Para ler: Chatô, o Rei do Brasil

Sem comentários Rudá Sudário

A melhor biografia do Brasil. Fernando Morais conta em detalhes a vida do “Chatô”, um dos homens mais poderosos do Brasil no início do século XX. Dono do maior conglomerado de mídia da América Latina, o Diários Associados, usou como ninguém o poder que tinha em benefício próprio (quase nunca eticamente).

“A moda na imprensa brasileira na virada do século não era a notícia, mas a polêmica. (…) Quem tivesse planos de brilhar, que preparasse a pena e arranjasse alguém para combater. (…) E quanto mais notável fosse a vítima da polêmica, tanto maior seria o prestígio do polemista”. Iniciou suas primeiras polêmicas ainda com 17 anos, lançando artigos a partir de jornais de Pernambuco. Após sua primeira vitória, disse ao amigo Pedro Paranhos: “Uma boa polêmica tem que ser travada no Sul, ou não terá repercussão nacional. (…) Vou temperar o aço do meu florete e ficar em guarda, porque não tarda muito e o inimigo aparece”.
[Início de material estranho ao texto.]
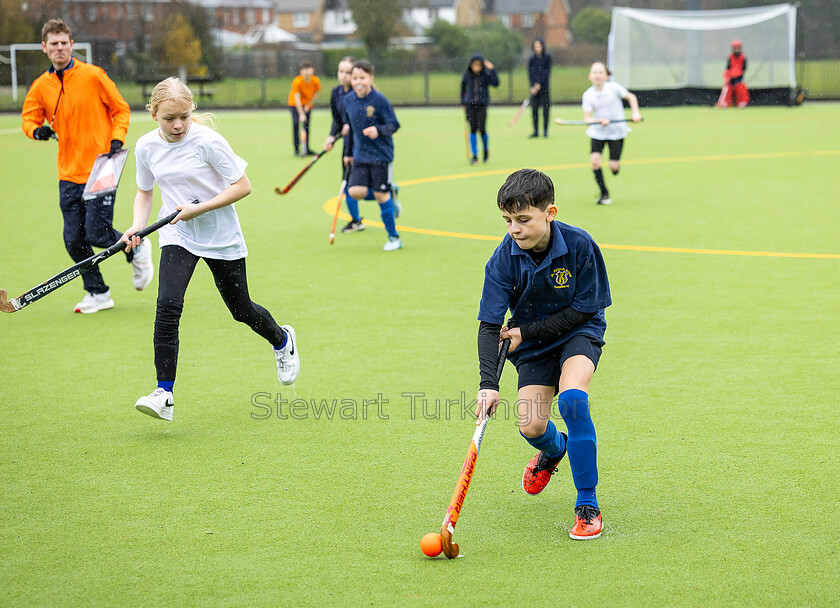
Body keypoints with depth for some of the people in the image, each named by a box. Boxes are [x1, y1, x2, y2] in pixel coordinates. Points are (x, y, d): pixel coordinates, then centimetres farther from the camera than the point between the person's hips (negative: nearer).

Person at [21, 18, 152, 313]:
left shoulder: (93, 75, -5)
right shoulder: (41, 86, 5)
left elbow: (121, 109, 2)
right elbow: (29, 118, 14)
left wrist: (116, 140, -11)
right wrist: (38, 130, -8)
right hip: (68, 174, 4)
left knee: (96, 234, -10)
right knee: (74, 240, 2)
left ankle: (137, 250, 21)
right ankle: (98, 293, 21)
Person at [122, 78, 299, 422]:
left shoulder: (208, 141, -18)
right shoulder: (146, 146, -4)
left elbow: (242, 186, -14)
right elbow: (145, 191, 12)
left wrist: (199, 208, -22)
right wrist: (137, 227, -5)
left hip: (221, 237, -3)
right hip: (177, 236, 3)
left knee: (241, 310, 11)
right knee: (167, 306, -19)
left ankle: (282, 341, 45)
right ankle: (164, 394, -19)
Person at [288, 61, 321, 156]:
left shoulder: (315, 81, -19)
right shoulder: (297, 82, -29)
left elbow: (315, 95, -5)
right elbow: (297, 99, -29)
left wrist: (308, 105, -14)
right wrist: (301, 114, -32)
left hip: (308, 104, 3)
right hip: (294, 103, -3)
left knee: (307, 125, 1)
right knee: (296, 123, -17)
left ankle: (306, 149, 9)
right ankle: (297, 148, -15)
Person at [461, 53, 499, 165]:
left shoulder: (486, 75, -3)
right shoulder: (467, 75, 3)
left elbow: (496, 83, -18)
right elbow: (463, 87, 17)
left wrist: (492, 70, -23)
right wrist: (463, 103, 17)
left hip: (482, 105, -2)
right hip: (470, 104, 2)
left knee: (481, 129, -8)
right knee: (472, 130, -1)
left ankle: (486, 149, 20)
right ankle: (474, 156, 4)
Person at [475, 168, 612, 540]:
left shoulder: (579, 246, -22)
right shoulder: (505, 258, -18)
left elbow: (585, 308, -15)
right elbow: (490, 324, -18)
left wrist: (526, 331, -17)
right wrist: (488, 383, -30)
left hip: (578, 333, -2)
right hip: (532, 343, 3)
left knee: (572, 399, -30)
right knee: (531, 426, -10)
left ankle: (588, 505, -19)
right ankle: (555, 449, 33)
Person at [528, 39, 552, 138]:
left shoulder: (547, 58, 1)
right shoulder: (532, 59, 7)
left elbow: (547, 73, -4)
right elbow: (530, 73, 3)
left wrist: (539, 84, -13)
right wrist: (532, 86, -11)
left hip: (544, 87, -2)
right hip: (534, 88, 2)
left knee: (545, 110, -4)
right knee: (534, 110, 0)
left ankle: (545, 131, 2)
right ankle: (536, 131, 6)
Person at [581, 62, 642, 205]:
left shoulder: (614, 87, -10)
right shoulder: (588, 95, -7)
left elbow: (631, 97, 4)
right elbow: (587, 118, -10)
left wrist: (635, 113, -10)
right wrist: (600, 121, -28)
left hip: (617, 131, -1)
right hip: (597, 133, 1)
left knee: (613, 166, -8)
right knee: (594, 159, -18)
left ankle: (615, 168, 33)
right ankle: (604, 194, -4)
Atingiu o sucesso, de inimigo em inimigo. Em uma de suas brigas com Rui Barbosa, conhecido por sua erudição e linguajar rebuscado, escreveu sobre sua obra literária: “…um dos mais notáveis escritochatôres estrangeiros do nosso atual idioma. Leio-o de dicionário em punho”. Com Francisco Matarazzo Jr., filho do homem mais rico do Brasil, a briga foi menos suave. Quando o conde mandou-o parar com as agressões à sua família nos jornais, ou ele teria que “resolver a questão à moda napolitana: pé no peito e navalha na garganta”, Chateaubriand respondeu: “Responderei com métodos paraibanos. A diferença é que em Catolé do Rocha não usamos navalha, mas peixeira
. E, em vez de cortar garganta, cortamos mais embaixo, em partes mais sensíveis”.

Atingiu o sucesso empresarial e financeiro. Foi professor, advogado, senador e embaixador. Realizou a Campanha Nacional de Aviação, inaugurando diversos aeroclubes ao redor do Brasil. Fundou o MASP. No fim de sua vida foi acometido de uma trágica trombose que o deixou paraplégico e incapaz de falar. Conseguia ainda escrever, e durante anos neste estado teve tempo de refletir sobre a vida e fazer as pazes com antigos inimigos. Foi só o que parou o paraibano Assis Chateaubriand.